The issue is that there is no such thing as ‘free’ energy - it requires energy to make energy: so for a wind turbine to generate electricity it requires wind, for a coal-fired power station to generate electricity it requires coal, and so on.
If you take a regular car alternator off the shelf, you can easily spin it around by hand. If you connect an volt-meter to the alternator when you spin it around by hand you can see that you register a voltage. Therefore, I can understand people assuming that you can therefore generate electricity from a moving vehicle.
However, when you start putting an electrical load on the alternator and try and spin it around, you find an awful lot more resistance - you really have to work in order to turn the alternator over. In terms of effort, around 5-10% of a petrol engine’s power is used to turn the alternator - that is an awful lot of horsepower being used to generate a few hundred watts of electricity.
And that is the problem, you end up putting so much energy into turning the alternator, you end up loosing out.
An electric car does have an alternator of a sorts… its an electric motor. When you stop accelerating, the electric motor starts getting turned around by the wheels and starts generating electricity to put back into the batteries. Most electric cars use this to provide ‘regenerative braking’ - using the momentum of the car to slow the car down whilst putting power back into the batteries.

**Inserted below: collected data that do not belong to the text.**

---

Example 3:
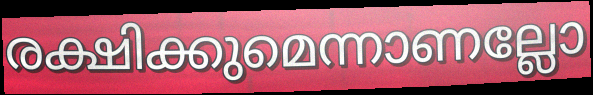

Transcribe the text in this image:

രക്ഷിക്കുമെന്നാണല്ലോ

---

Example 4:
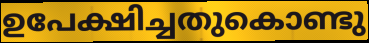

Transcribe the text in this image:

ഉപേക്ഷിച്ചതുകൊണ്ടു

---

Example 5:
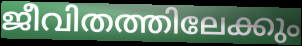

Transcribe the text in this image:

ജീവിതത്തിലേക്കും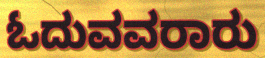
ಓದುವವರಾರು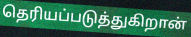
தெரியப்படுத்துகிறான்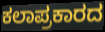
ಕಲಾಪ್ರಕಾರದ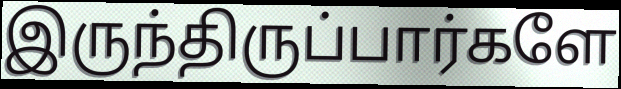
இருந்திருப்பார்களே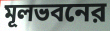
মূলভবনের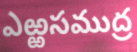
ఎఱ్ఱసముద్ర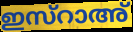
ഇസ്റാഅ്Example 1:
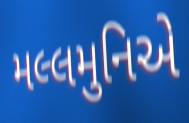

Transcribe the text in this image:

મલ્લમુનિએ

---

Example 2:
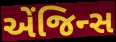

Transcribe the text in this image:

એંજિન્સ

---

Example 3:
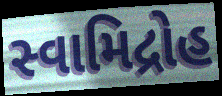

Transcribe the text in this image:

સ્વામિદ્રોહ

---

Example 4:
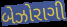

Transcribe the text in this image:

બેઝોરાગી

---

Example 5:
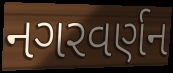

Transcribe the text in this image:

નગરવર્ણનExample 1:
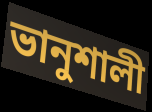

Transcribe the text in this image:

ভানুশালী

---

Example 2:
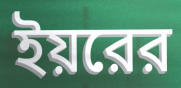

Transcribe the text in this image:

ইয়রের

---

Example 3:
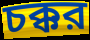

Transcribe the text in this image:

চক্কর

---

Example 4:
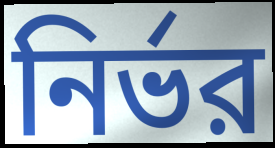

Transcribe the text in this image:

নির্ভর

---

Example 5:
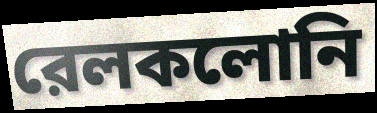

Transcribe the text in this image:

রেলকলোনি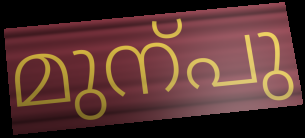
മുന്പുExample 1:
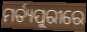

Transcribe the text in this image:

ମର୍ତ୍ୟପୁରୀରେ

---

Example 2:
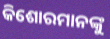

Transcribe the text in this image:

କିଶୋରମାନଙ୍କୁ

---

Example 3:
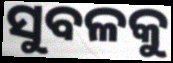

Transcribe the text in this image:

ସୁବଳକୁ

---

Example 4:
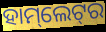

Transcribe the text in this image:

ହାମ୍‌ଲେଟ୍‌ର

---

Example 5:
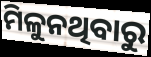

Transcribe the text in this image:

ମିଳୁନଥିବାରୁ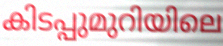
കിടപ്പുമുറിയിലെ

I was driving a Tesla the other day and you can stop the car quite quickly using regenerative braking alone. The same is true with the G-Wiz - the first 30% of braking is all done using regenerative brakes (which in effect means you hardly ever use the mechanical braking system in normal driving).

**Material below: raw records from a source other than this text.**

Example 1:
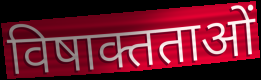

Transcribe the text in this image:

विषाक्तताओं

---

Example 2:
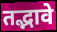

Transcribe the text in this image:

तद्भावे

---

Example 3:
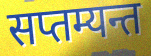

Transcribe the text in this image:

सप्तम्यन्त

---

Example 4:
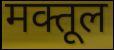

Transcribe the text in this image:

मक्तूल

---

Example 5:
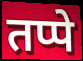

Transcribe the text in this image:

तप्पे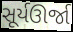
સૂર્યઊર્જા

Once you’ve experienced the braking effect of an electric car using the electric motor as an alternator, you appreciate quite how much friction is generated by an alternator when it is generating electricity - quite simply, enough to stop the car from high speed quite rapidly.

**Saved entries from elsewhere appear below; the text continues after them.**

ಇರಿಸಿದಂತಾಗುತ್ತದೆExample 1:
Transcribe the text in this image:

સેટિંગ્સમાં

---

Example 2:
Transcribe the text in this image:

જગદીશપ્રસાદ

The same is true if you want to use a wind turbine on the car to generate electricity when you are going along - the additional wind resistance and friction means more energy is wasted by having to have more powerful motors to drive the car than is ever regained by the wind turbines.
All is not lost, however. There is an answer for a self-propelling electric vehicle: it’s called Solar Power.
Three electric car manufacturers have already announced solar powered cars. One is already in production whilst the other two are on the way. Meanwhile, you can buy plans for a solar powered trike on eBay with a range of 20-30 miles per day and an enterprising guy in India has recently built his own solar powered cart with a range of around 15 miles a day at speeds of up to 30mph.